Отрывок текста>
- - -

В апреле 1618 года целевой сбор запросных денег повторили для того, чтобы выдать жалованье тем, кто находился на службе «на литовском рубеже» вместе с послами боярами Федором Ивановичем Шереметевым и князем Даниилом Ивановичем Мезецким. Для этого сбора остались твердый оклад, назначенный городам, и взимание его по размерам сошного письма. Только эксперимент с устранением от сбора воевод оказался, видимо, неудачным, и городовым воеводам снова поручили сбор запросных денег, как и других налогов.
Последний раз решение о сборе запросных денег было принято в чрезвычайных условиях «королевичева прихода» в сентябре 1618 года. Боярам князю Борису Михайловичу Лыкову и князю Ивану Борисовичу Черкасскому, посланным для сбора ратных людей соответственно в Нижний Новгород и Ярославль, были даны чрезвычайные полномочия. Нижегородцы, подсказавшие когда-то идею эффективного займа, как и поддержавший их земский Север, снова должны были уплатить запросные деньги, но уже в последний раз и не по чрезвычайной шкале, а по твердому окладу, как обычный налог. Эти деньги действительно пошли на жалованье, которое едва ли не впервые за все время начала царствования Михаила Федоровича получили уездные дворяне и дети боярские ряда служилых «городов».
Завершая рассказ о семи сборах запросных и пятинных денег, подчеркнем, что это была лишь часть повседневной работы по восстановлению финансов. В своем специальном исследовании на эту тему С. Б. Веселовский убедительно показал изменения в отношении прямых и косвенных налогов, которые он рассматривал «как два плеча коромысла весов; когда правое поднимается, то левое опускается», и наоборот. В начале 1619 года прямые долевые налоги, какими являлись пятины, себя изжили. Пришло время более действенного косвенного обложения.
Слова «дозор» и «сыск» лучше всего определяют внутреннюю политику первых лет царствования Михаила Федоровича. Составление дозорных книг стало важным мероприятием, исподволь готовившим изменения в налоговой политике Московского государства.
Практика дозоров началась еще в царствование Ивана Грозного и Федора Ивановича. Цель их состояла в проверке и корректировке сведений о размерах сошного оклада и состоянии земель посадов, уездов или отдельных владений монастырей, дворцового ведомства и частных лиц. Со времени Смуты количество дозоров существенно увеличилось, так как разрушение хозяйства, особенно на территориях, затронутых военными действиями, было стремительным. Дозорщики посылались земскими ополчениями, что должно было еще больше подчинить население уездов, контролировавшихся земской властью.

- - -

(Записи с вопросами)
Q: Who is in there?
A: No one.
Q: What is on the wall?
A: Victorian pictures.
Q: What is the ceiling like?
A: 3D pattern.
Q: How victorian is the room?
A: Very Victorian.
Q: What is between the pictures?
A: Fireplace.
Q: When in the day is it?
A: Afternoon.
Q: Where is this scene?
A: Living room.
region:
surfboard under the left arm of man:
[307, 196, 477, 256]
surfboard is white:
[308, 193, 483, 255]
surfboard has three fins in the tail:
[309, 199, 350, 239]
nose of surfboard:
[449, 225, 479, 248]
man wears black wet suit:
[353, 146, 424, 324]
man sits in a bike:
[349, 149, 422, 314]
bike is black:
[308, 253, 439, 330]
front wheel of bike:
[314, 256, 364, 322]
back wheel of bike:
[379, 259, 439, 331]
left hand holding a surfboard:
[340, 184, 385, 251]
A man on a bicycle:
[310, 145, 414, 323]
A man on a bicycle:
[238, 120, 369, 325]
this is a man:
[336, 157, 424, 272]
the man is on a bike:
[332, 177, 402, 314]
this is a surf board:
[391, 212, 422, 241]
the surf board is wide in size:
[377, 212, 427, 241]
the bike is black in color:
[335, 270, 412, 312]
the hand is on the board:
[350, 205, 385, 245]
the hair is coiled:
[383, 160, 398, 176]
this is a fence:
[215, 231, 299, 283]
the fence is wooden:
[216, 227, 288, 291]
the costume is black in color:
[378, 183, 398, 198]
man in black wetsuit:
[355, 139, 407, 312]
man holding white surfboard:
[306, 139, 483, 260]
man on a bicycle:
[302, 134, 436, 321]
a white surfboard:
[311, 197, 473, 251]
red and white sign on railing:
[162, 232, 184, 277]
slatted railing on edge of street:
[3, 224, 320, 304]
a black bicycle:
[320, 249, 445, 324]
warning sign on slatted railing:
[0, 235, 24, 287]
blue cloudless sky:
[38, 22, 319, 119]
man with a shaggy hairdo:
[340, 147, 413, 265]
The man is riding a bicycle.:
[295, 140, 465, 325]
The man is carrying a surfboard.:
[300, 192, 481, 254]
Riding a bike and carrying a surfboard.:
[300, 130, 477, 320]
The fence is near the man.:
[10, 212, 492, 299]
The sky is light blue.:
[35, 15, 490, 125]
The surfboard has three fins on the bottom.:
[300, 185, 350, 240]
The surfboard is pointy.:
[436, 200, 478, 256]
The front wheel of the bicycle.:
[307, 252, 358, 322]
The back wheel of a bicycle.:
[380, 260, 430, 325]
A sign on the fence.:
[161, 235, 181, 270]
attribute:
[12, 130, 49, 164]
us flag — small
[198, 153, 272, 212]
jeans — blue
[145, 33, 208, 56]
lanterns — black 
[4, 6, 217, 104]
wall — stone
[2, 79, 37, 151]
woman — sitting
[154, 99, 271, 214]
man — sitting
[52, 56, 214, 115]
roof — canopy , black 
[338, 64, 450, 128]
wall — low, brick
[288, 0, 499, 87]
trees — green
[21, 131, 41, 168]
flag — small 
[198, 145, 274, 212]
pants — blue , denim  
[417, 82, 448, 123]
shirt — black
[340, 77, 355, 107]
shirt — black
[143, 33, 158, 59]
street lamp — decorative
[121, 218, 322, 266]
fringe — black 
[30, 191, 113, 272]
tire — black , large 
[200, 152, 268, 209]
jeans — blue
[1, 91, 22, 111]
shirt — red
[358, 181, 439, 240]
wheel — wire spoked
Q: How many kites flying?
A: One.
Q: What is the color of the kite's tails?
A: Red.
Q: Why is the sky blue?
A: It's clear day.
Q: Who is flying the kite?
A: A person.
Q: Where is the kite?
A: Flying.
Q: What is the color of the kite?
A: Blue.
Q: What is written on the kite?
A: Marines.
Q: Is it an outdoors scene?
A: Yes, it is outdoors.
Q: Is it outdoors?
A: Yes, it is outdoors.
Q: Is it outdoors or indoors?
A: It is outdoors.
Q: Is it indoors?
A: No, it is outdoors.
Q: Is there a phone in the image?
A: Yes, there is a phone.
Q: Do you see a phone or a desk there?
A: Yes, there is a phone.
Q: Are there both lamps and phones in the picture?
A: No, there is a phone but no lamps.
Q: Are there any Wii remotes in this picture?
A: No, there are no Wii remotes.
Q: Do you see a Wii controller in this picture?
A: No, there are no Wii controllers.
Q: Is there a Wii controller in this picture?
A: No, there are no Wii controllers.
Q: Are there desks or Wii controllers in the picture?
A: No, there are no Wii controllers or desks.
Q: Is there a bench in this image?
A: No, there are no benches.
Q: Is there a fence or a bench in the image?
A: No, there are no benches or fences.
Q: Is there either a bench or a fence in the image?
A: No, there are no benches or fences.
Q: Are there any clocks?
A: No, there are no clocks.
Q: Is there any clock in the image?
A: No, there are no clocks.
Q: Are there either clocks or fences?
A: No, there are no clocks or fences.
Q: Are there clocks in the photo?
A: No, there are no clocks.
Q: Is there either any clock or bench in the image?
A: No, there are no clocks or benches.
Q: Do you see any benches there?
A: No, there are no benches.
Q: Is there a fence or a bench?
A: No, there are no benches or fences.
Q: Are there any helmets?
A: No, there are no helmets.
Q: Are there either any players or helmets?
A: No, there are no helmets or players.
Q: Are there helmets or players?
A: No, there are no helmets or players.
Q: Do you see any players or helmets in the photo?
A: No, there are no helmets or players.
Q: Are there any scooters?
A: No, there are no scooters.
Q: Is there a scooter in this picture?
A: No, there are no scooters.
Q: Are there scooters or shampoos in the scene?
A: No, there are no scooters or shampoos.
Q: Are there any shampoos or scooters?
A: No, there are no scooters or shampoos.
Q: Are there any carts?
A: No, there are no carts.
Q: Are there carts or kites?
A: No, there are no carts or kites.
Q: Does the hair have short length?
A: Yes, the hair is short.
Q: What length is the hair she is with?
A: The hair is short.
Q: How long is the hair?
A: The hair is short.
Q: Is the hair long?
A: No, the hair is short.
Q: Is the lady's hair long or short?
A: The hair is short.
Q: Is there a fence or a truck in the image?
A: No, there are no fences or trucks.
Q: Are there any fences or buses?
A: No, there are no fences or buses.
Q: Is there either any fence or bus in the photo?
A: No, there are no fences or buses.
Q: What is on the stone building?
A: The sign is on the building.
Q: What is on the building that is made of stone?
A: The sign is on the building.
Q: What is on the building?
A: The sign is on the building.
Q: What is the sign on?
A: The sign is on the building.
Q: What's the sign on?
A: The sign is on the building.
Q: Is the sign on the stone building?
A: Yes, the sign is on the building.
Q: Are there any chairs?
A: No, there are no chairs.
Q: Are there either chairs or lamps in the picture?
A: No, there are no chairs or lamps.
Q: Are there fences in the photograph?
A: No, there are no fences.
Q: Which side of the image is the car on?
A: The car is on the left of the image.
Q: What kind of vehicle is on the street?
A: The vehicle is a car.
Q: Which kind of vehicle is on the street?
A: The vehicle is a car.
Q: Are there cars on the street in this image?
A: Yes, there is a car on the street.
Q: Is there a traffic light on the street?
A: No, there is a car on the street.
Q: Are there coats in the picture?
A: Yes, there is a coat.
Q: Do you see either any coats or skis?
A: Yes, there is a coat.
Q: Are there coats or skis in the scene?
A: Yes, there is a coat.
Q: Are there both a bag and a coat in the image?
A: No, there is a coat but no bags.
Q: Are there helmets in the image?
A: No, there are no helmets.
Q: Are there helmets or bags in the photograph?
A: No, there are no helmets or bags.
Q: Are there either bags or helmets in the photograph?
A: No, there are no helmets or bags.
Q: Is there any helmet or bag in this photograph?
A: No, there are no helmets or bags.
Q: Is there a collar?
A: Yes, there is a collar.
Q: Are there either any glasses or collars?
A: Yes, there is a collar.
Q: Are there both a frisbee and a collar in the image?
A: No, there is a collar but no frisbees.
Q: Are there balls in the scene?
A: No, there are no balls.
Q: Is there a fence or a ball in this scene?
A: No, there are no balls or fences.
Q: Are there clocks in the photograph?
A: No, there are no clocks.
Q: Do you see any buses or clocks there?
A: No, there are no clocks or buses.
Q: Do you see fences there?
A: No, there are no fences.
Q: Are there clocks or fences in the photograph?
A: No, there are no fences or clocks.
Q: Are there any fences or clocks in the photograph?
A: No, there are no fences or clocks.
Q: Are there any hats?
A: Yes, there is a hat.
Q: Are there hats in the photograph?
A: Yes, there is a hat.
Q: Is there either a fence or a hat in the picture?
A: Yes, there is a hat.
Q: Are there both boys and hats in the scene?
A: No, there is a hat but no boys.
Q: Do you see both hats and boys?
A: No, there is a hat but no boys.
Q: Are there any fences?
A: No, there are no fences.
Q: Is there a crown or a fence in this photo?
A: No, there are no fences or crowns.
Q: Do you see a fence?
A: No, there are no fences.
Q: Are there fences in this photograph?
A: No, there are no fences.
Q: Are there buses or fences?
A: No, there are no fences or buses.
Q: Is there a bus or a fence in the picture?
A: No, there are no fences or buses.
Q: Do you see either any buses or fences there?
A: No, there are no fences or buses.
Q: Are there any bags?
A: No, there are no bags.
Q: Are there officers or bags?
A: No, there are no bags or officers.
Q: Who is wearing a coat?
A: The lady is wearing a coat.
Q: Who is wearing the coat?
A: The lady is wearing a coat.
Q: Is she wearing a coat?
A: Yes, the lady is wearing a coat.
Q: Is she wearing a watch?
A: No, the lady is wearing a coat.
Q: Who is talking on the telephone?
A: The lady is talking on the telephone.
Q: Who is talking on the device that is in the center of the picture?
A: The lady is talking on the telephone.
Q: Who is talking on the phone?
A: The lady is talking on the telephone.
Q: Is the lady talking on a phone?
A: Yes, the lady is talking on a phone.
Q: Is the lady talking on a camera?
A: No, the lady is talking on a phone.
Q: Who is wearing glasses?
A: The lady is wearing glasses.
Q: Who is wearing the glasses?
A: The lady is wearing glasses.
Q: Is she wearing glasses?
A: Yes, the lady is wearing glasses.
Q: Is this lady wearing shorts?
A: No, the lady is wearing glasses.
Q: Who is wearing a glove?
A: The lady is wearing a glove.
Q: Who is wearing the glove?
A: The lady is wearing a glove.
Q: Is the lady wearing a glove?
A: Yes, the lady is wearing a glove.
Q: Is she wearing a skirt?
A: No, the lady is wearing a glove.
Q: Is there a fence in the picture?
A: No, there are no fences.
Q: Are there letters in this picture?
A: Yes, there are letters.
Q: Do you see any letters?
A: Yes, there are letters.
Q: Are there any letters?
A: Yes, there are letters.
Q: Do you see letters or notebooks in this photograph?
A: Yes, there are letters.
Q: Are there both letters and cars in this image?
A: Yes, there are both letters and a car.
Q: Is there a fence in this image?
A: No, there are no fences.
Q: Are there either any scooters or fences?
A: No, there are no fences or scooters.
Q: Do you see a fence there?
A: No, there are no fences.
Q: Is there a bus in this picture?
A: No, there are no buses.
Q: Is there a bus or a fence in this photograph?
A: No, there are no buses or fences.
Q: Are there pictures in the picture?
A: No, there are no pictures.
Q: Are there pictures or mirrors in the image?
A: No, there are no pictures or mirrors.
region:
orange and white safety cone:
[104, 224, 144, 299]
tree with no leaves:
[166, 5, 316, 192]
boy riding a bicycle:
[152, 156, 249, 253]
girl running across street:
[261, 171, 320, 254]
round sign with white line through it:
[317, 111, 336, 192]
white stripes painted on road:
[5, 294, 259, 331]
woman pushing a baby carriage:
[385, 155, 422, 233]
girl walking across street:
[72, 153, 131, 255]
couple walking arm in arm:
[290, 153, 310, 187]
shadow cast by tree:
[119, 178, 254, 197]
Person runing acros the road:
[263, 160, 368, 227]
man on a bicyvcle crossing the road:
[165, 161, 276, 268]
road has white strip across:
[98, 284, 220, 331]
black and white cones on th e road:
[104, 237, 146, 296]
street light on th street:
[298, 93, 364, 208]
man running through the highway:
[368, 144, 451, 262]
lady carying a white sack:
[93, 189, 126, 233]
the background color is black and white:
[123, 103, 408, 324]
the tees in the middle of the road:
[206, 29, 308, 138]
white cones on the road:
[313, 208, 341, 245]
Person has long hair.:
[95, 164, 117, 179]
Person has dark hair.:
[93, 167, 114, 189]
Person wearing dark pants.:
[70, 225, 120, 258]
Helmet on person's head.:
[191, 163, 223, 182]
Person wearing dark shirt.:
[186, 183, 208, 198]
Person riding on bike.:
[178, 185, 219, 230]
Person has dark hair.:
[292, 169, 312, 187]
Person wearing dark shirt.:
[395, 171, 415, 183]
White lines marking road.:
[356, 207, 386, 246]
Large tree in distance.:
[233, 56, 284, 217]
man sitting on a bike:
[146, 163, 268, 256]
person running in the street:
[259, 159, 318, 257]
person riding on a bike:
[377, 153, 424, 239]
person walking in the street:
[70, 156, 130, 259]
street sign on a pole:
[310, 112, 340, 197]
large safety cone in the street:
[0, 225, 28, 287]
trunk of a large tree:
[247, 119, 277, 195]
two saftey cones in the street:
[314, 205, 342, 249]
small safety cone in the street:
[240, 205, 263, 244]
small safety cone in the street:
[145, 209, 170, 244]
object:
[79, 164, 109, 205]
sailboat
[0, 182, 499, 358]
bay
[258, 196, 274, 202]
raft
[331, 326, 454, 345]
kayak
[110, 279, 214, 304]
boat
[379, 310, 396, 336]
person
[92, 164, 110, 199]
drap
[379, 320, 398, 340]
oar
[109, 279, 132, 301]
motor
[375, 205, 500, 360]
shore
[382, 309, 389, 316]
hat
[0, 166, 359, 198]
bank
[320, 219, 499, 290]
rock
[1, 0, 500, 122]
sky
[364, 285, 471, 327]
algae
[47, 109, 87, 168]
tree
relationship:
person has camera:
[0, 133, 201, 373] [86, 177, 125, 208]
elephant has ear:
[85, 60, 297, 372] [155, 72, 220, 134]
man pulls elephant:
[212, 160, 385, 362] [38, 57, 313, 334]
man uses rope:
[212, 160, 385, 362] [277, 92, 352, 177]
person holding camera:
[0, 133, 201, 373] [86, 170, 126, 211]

- - -

Задания>
**a.** Согласуются ли с текстом о запросных деньгах следующие утверждения? (i) После апреля 1618 года сбор запросных денег снова поручили городовым воеводам. (ii) В сентябре 1618 года нижегородцы платили запросные деньги по чрезвычайной шкале. (iii) Практика дозоров началась во время Смуты. На каждое ответьте «да» или «нет» и приведите точную цитату из текста, которая это решает.
**b.** Объясните по тексту о запросных деньгах, почему со времени Смуты дозоров стало заметно больше. Ответ уложите в одно–три предложения.
**c.** Продолжите текст о запросных деньгах, начав сразу после его последнего предложения.

Ответы по заданиям>
**a.**
(i) Да: «городовым воеводам снова поручили сбор запросных денег, как и других налогов».
(ii) Нет: «не по чрезвычайной шкале, а по твердому окладу, как обычный налог».
(iii) Нет: «Практика дозоров началась еще в царствование Ивана Грозного и Федора Ивановича».

**b.** Со времени Смуты количество дозоров существенно увеличилось потому, что хозяйство разрушалось стремительно. Особенно быстро это происходило на территориях, затронутых военными действиями.

**c.**
Эта практика продолжалась и после избрания на царство Михаила Федоровича. Инициатива дозора принадлежала самим владельцам земли, неспособным платить деньги по старым окладам. Правда, новыми дозорами пользовались и те, кто сумел «договориться» с дозорщиками, по своему усмотрению решавшими, как записать земли: в «живущем» или в «пусте». Наказов у дозорщиков не было, часто воеводы в городах сами посылали их, что создавало почву для злоупотреблений. На местах дозорщики просто физически не могли осмотреть за короткое время описываемую территорию, поэтому полагались на «сказки», подаваемые приказчиками и старостами. А те, естественно, радели об интересах своего патрона, а не государства.
Однако выбора у московского правительства не было. В 1614–1615 годах дозорные книги стали составлять целенаправленно, не дожидаясь ничьих обращений. Это было необходимо для сбора нового налога — хлебных запасов на жалованье ратным людям. Упоминание о новых дозорах содержится в самом указе о введении этого налога в феврале 1614 года. По подсчетам С. Б. Веселовского, первоначально дозорные книги были составлены не менее чем по 40 посадам и 35 уездам. Самые большие работы, охватившие все разоренные уезды государства, были проведены в 1616 году. В последующие годы, до перемирия с Речью Посполитой и возвращения патриарха Филарета, успели «дозреть» остальные уезды, за исключением севера государства, где большинство уездов не было затронуто впрямую военными действиями и где существовал институт мирского самоуправления, успешно справлявшийся с раскладкой налогов по старым окладам.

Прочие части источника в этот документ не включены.